## What you are asked to do
In this exercise, every entry below is to be reproduced word for word.

## Dataset records
------------------------------

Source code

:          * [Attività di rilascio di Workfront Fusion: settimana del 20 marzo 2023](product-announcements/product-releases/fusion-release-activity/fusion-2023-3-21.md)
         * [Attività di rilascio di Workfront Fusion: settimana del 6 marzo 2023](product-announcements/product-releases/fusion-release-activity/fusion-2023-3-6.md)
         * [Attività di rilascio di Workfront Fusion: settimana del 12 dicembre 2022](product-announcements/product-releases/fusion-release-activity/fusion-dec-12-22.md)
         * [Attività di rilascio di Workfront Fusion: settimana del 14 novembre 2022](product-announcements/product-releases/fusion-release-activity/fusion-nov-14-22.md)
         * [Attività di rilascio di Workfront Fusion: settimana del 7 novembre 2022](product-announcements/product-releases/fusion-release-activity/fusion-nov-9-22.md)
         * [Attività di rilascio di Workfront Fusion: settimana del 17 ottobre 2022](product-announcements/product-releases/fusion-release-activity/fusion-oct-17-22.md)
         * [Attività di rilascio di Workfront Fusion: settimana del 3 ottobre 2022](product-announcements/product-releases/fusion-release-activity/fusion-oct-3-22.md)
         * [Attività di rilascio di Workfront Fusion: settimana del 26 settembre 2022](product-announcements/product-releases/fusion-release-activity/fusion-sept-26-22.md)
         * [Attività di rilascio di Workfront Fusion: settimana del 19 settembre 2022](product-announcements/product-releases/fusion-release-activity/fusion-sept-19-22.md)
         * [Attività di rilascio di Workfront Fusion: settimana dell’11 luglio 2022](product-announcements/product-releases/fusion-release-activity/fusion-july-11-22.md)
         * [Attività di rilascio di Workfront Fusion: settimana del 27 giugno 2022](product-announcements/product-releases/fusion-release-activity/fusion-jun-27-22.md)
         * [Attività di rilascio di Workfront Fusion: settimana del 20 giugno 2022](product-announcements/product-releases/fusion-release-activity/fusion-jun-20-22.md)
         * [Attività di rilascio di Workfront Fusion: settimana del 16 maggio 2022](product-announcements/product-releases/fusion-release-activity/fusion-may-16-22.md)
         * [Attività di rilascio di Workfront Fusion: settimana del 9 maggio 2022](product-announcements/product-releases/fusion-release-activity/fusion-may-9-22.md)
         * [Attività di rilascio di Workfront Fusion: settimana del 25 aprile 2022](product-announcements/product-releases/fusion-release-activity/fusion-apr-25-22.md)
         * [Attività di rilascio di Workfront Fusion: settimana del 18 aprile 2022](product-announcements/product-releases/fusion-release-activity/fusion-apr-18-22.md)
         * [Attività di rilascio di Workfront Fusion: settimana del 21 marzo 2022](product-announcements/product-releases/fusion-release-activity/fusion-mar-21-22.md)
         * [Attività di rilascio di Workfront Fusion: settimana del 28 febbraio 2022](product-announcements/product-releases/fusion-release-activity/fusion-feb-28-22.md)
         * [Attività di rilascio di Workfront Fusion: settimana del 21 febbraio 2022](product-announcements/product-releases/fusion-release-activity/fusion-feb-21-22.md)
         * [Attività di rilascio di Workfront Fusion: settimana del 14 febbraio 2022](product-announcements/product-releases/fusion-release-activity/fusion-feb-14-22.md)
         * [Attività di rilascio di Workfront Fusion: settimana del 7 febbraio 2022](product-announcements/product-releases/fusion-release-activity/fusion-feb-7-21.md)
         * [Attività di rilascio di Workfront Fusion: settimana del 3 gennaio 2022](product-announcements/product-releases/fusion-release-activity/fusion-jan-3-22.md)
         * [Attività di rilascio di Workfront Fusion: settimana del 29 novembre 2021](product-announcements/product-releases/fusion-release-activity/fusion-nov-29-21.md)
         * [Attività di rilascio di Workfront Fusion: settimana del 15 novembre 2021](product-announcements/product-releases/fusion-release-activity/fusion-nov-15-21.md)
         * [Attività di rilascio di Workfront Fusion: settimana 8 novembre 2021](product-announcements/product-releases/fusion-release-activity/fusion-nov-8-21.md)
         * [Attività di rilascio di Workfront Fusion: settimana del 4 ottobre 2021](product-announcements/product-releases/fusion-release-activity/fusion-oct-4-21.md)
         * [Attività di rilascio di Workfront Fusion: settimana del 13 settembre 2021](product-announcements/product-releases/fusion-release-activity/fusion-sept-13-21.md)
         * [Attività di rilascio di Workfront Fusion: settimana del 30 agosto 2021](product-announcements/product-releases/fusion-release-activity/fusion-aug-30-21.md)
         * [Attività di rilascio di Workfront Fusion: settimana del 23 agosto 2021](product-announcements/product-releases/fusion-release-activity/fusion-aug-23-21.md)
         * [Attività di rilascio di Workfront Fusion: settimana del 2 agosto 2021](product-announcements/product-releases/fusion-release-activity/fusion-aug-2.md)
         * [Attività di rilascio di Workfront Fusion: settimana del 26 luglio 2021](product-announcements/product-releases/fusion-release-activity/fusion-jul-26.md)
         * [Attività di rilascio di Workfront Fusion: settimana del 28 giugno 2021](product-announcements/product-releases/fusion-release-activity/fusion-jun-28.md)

------------------------------

## Solution for this problem
Source code

:          * [Attività di rilascio di Workfront Fusion: settimana del 20 marzo 2023](product-announcements/product-releases/fusion-release-activity/fusion-2023-3-21.md)
         * [Attività di rilascio di Workfront Fusion: settimana del 6 marzo 2023](product-announcements/product-releases/fusion-release-activity/fusion-2023-3-6.md)
         * [Attività di rilascio di Workfront Fusion: settimana del 12 dicembre 2022](product-announcements/product-releases/fusion-release-activity/fusion-dec-12-22.md)
         * [Attività di rilascio di Workfront Fusion: settimana del 14 novembre 2022](product-announcements/product-releases/fusion-release-activity/fusion-nov-14-22.md)
         * [Attività di rilascio di Workfront Fusion: settimana del 7 novembre 2022](product-announcements/product-releases/fusion-release-activity/fusion-nov-9-22.md)
         * [Attività di rilascio di Workfront Fusion: settimana del 17 ottobre 2022](product-announcements/product-releases/fusion-release-activity/fusion-oct-17-22.md)
         * [Attività di rilascio di Workfront Fusion: settimana del 3 ottobre 2022](product-announcements/product-releases/fusion-release-activity/fusion-oct-3-22.md)
         * [Attività di rilascio di Workfront Fusion: settimana del 26 settembre 2022](product-announcements/product-releases/fusion-release-activity/fusion-sept-26-22.md)
         * [Attività di rilascio di Workfront Fusion: settimana del 19 settembre 2022](product-announcements/product-releases/fusion-release-activity/fusion-sept-19-22.md)
         * [Attività di rilascio di Workfront Fusion: settimana dell’11 luglio 2022](product-announcements/product-releases/fusion-release-activity/fusion-july-11-22.md)
         * [Attività di rilascio di Workfront Fusion: settimana del 27 giugno 2022](product-announcements/product-releases/fusion-release-activity/fusion-jun-27-22.md)
         * [Attività di rilascio di Workfront Fusion: settimana del 20 giugno 2022](product-announcements/product-releases/fusion-release-activity/fusion-jun-20-22.md)
         * [Attività di rilascio di Workfront Fusion: settimana del 16 maggio 2022](product-announcements/product-releases/fusion-release-activity/fusion-may-16-22.md)
         * [Attività di rilascio di Workfront Fusion: settimana del 9 maggio 2022](product-announcements/product-releases/fusion-release-activity/fusion-may-9-22.md)
         * [Attività di rilascio di Workfront Fusion: settimana del 25 aprile 2022](product-announcements/product-releases/fusion-release-activity/fusion-apr-25-22.md)
         * [Attività di rilascio di Workfront Fusion: settimana del 18 aprile 2022](product-announcements/product-releases/fusion-release-activity/fusion-apr-18-22.md)
         * [Attività di rilascio di Workfront Fusion: settimana del 21 marzo 2022](product-announcements/product-releases/fusion-release-activity/fusion-mar-21-22.md)
         * [Attività di rilascio di Workfront Fusion: settimana del 28 febbraio 2022](product-announcements/product-releases/fusion-release-activity/fusion-feb-28-22.md)
         * [Attività di rilascio di Workfront Fusion: settimana del 21 febbraio 2022](product-announcements/product-releases/fusion-release-activity/fusion-feb-21-22.md)
         * [Attività di rilascio di Workfront Fusion: settimana del 14 febbraio 2022](product-announcements/product-releases/fusion-release-activity/fusion-feb-14-22.md)
         * [Attività di rilascio di Workfront Fusion: settimana del 7 febbraio 2022](product-announcements/product-releases/fusion-release-activity/fusion-feb-7-21.md)
         * [Attività di rilascio di Workfront Fusion: settimana del 3 gennaio 2022](product-announcements/product-releases/fusion-release-activity/fusion-jan-3-22.md)
         * [Attività di rilascio di Workfront Fusion: settimana del 29 novembre 2021](product-announcements/product-releases/fusion-release-activity/fusion-nov-29-21.md)
         * [Attività di rilascio di Workfront Fusion: settimana del 15 novembre 2021](product-announcements/product-releases/fusion-release-activity/fusion-nov-15-21.md)
         * [Attività di rilascio di Workfront Fusion: settimana 8 novembre 2021](product-announcements/product-releases/fusion-release-activity/fusion-nov-8-21.md)
         * [Attività di rilascio di Workfront Fusion: settimana del 4 ottobre 2021](product-announcements/product-releases/fusion-release-activity/fusion-oct-4-21.md)
         * [Attività di rilascio di Workfront Fusion: settimana del 13 settembre 2021](product-announcements/product-releases/fusion-release-activity/fusion-sept-13-21.md)
         * [Attività di rilascio di Workfront Fusion: settimana del 30 agosto 2021](product-announcements/product-releases/fusion-release-activity/fusion-aug-30-21.md)
         * [Attività di rilascio di Workfront Fusion: settimana del 23 agosto 2021](product-announcements/product-releases/fusion-release-activity/fusion-aug-23-21.md)
         * [Attività di rilascio di Workfront Fusion: settimana del 2 agosto 2021](product-announcements/product-releases/fusion-release-activity/fusion-aug-2.md)
         * [Attività di rilascio di Workfront Fusion: settimana del 26 luglio 2021](product-announcements/product-releases/fusion-release-activity/fusion-jul-26.md)
         * [Attività di rilascio di Workfront Fusion: settimana del 28 giugno 2021](product-announcements/product-releases/fusion-release-activity/fusion-jun-28.md)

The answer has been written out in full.